Je crois que s'il m'a montré tout ces endroits, c'était aussi une façon de repousser le moment d'aller au cimetière. Quand il s'est garé devant la grille, la journée était presque terminée, le soleil allait bientôt se coucher. Il m'avait déjà dit un jour, qu'aller voir son père et son frère au cimetière lui manquait depuis qu'il avait déménagé, mais ça ne veut pas dire que c'est quelque chose de facile à faire pour autant. Je lui ai demandé s'il voulait toujours que je l'accompagne. Il a hésité quelques secondes avant de secouer la tête.
« Tu veux bien rester là, s'il te plaît ? »

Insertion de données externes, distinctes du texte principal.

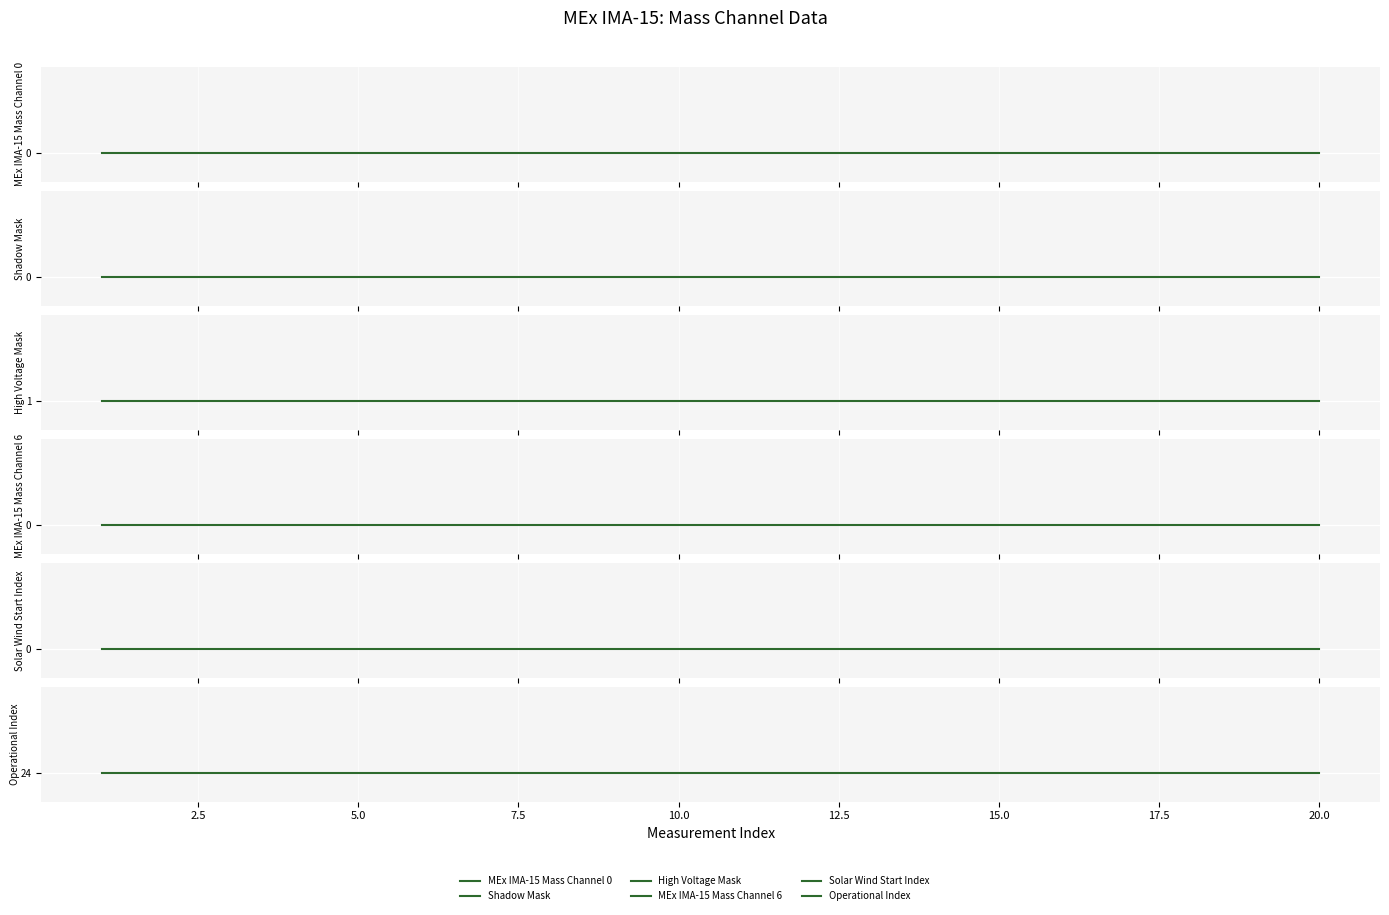

True or false: Solar Wind Start Index has more than 0 interior local peaks.

False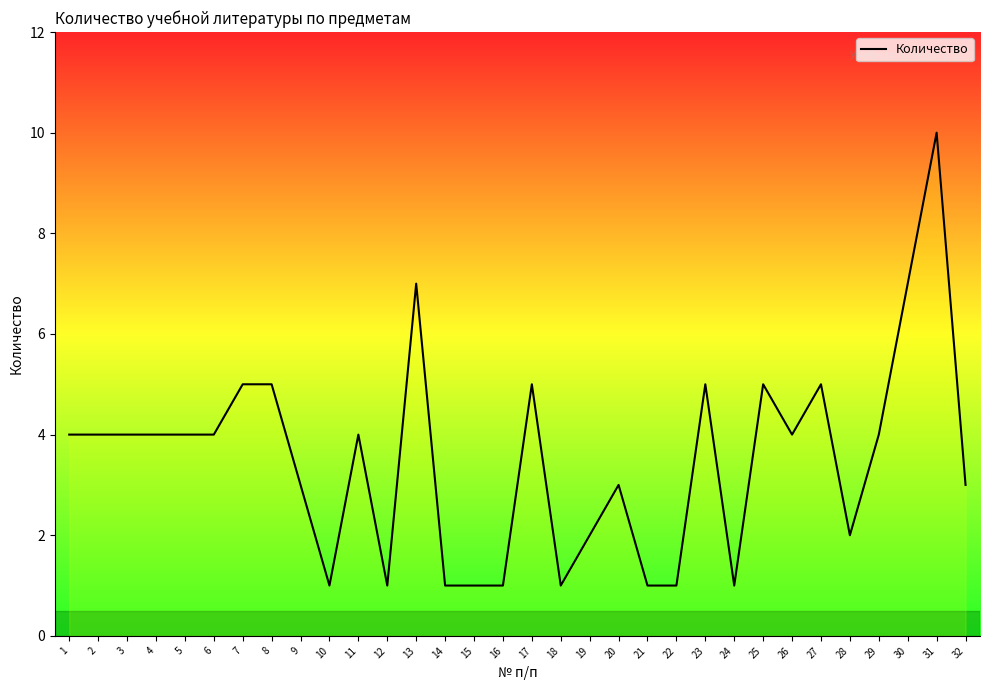

True or false: the data shows 1 at 10.

True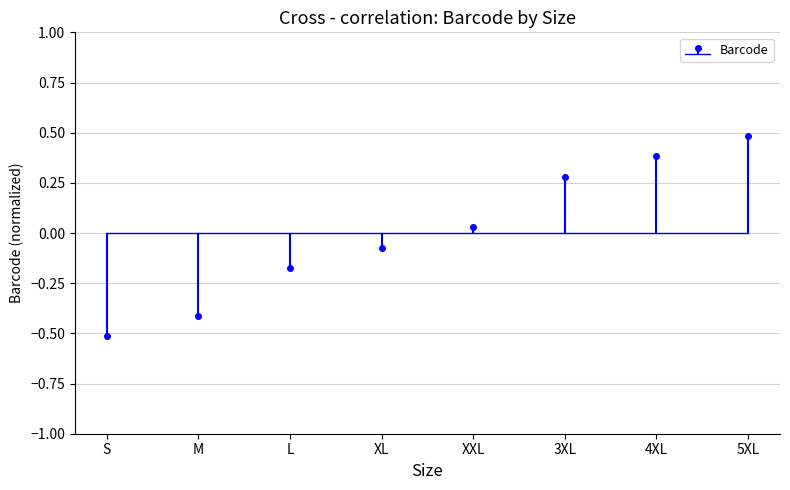

Is it true that the value at XL is -0.1?

True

Là, voulait dire à l'entrée, pas loin de lui. Il m'a dit qu'il avait besoin d'y aller seul, parce qu'il comptait parler à voix haute. Ça m'a fait réaliser que je ne t'ai jamais parler depuis que tu es parti. Je crois. Pas avec ma voix, je passe mon temps à t'écrire, mais je crois que je ne t'ai jamais parlé pour de vrai. Je ne sais pas si ça fait réellement une différence. Je ne sais pas si tu peux m'entendre ou me lire.
Je ne voulais pas entendre ce que Louis allait dire à son frère et à son père. Il m'a partagé énormément de choses ce week-end, plus que personne ne l'a jamais fait. Ce qu'il leur a dit n'appartient qu'à lui, comme ce journal n'appartient qu'à moi.
Si je ne l'entendais, je le voyais au loin, debout, devant deux tombes, exactement comme je l'avais imaginé. Ça m'a fait mal au coeur. Je le savais déjà, mais maintenant j'en suis encore plus certain, je ne suis pas prêt de revenir te voir dans ton cimetière à toi. C'est beaucoup trop dur.
Je n'avais pas vu l'heure, je vais être en retard en cours. Je continue de t'écrire ce soir ou demain, j'ai beaucoup de devoirs en ce moment.